Your job is to print, exactly, the lines in the data below from the line with "border: 4px solid" through the line with "height: 15px ->", both included, and to omit any picture.
(DATASET RECORDS Opens)
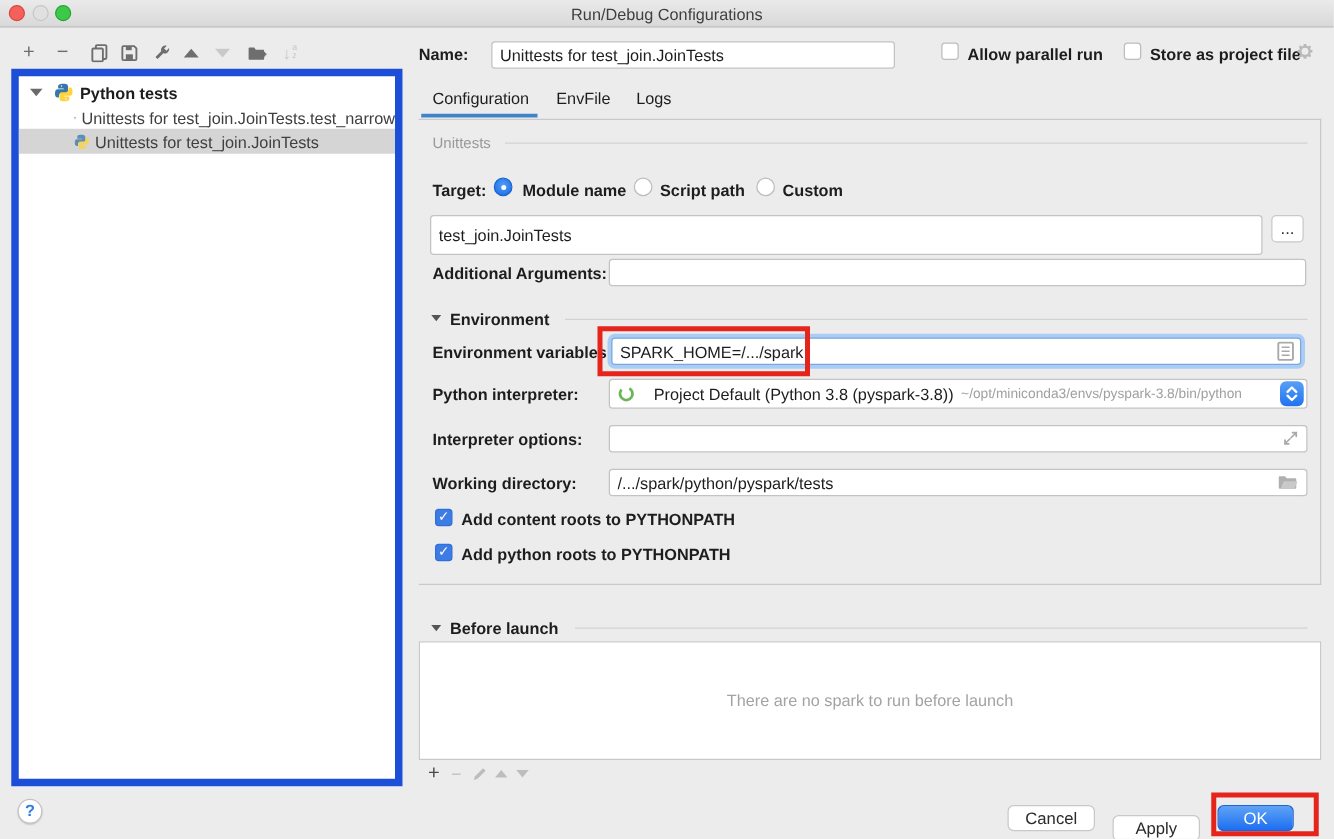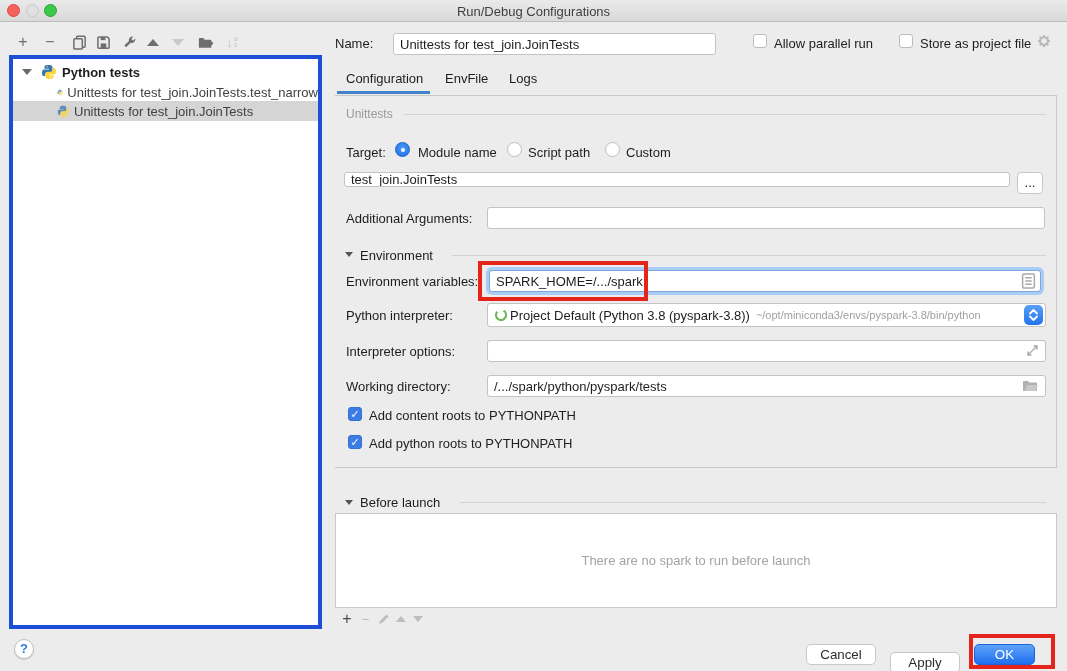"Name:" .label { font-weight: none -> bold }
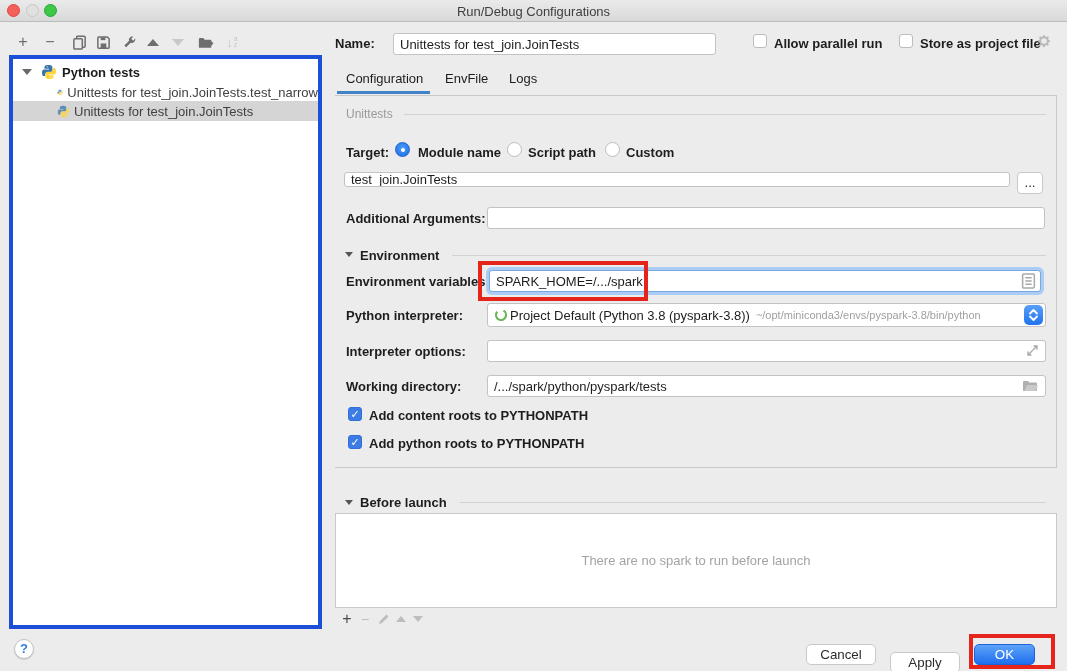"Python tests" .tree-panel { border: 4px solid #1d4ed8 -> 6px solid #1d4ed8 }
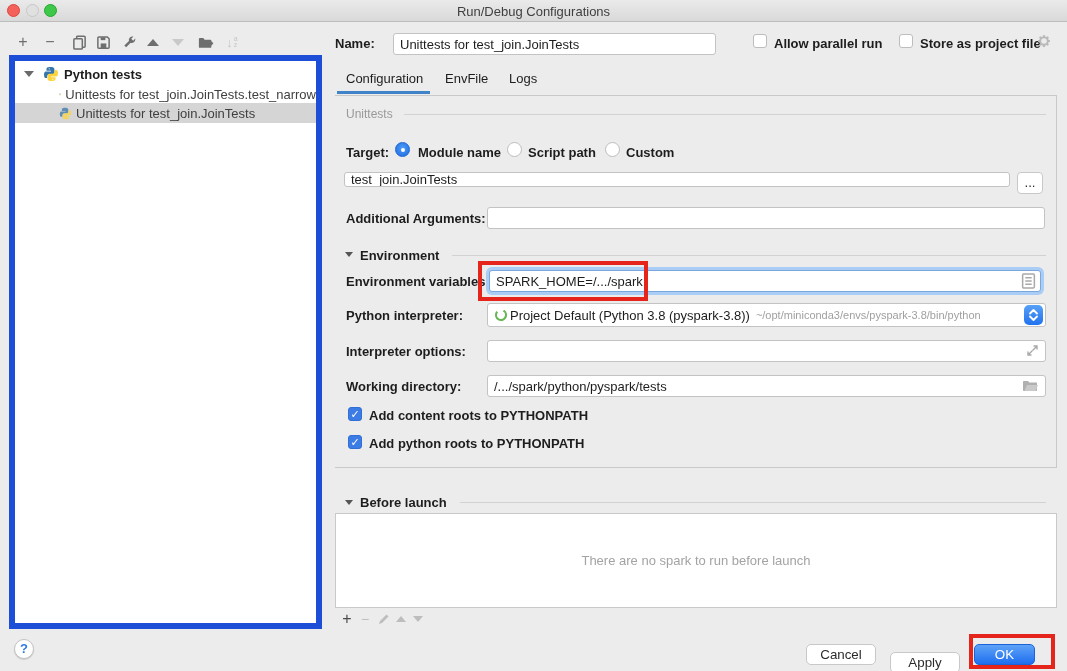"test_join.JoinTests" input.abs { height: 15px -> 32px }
(DATASET RECORDS Closes)
(DATASET RECORDS Opens)
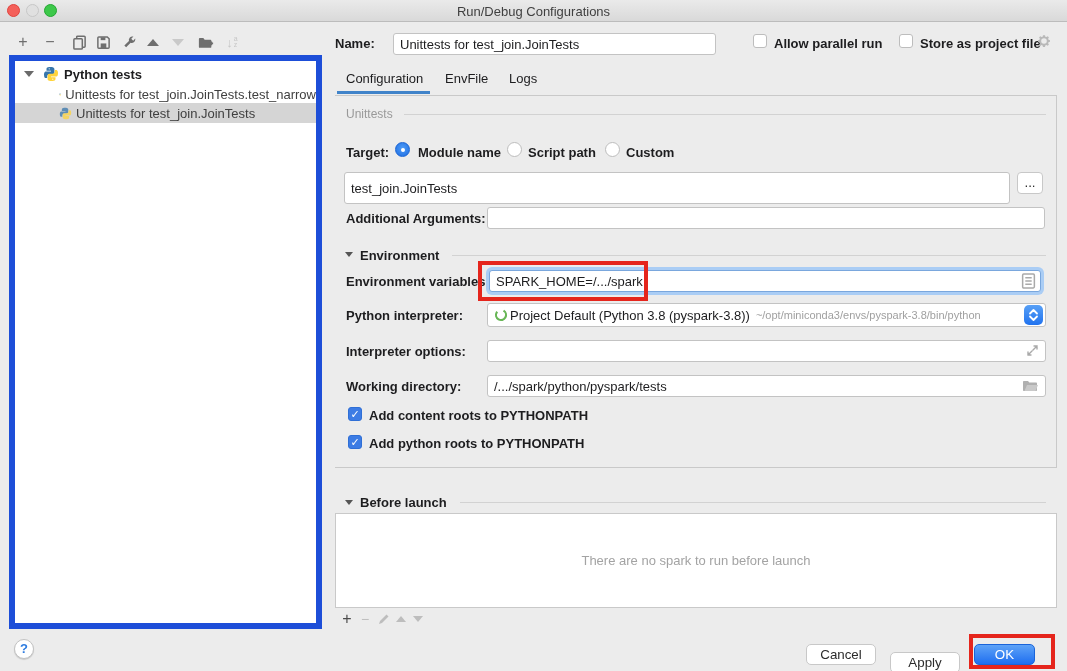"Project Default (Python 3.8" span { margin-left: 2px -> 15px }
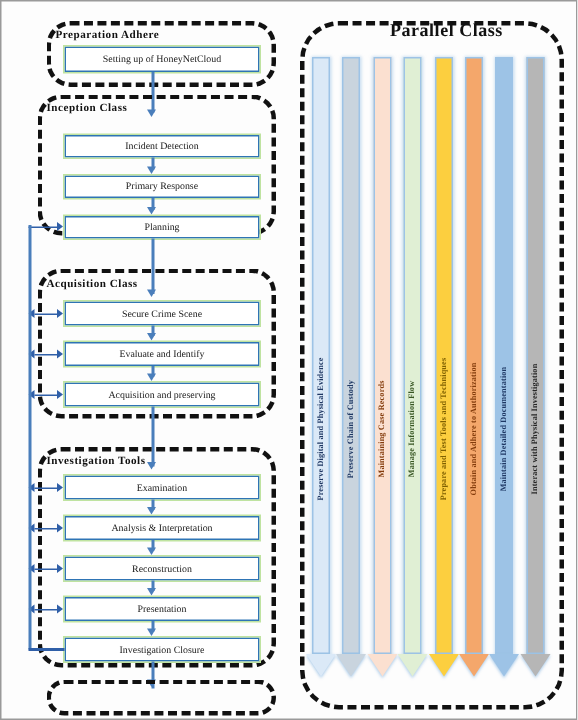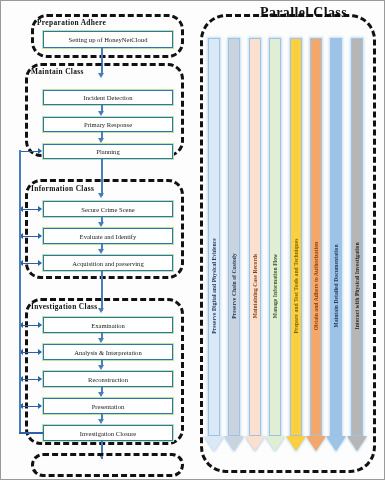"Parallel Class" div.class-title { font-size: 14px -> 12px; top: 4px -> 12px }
(DATASET RECORDS Closes)
**TASK SOLUTION:**
"Python tests" .tree-panel { border: 4px solid #1d4ed8 -> 6px solid #1d4ed8 }
"test_join.JoinTests" input.abs { height: 15px -> 32px }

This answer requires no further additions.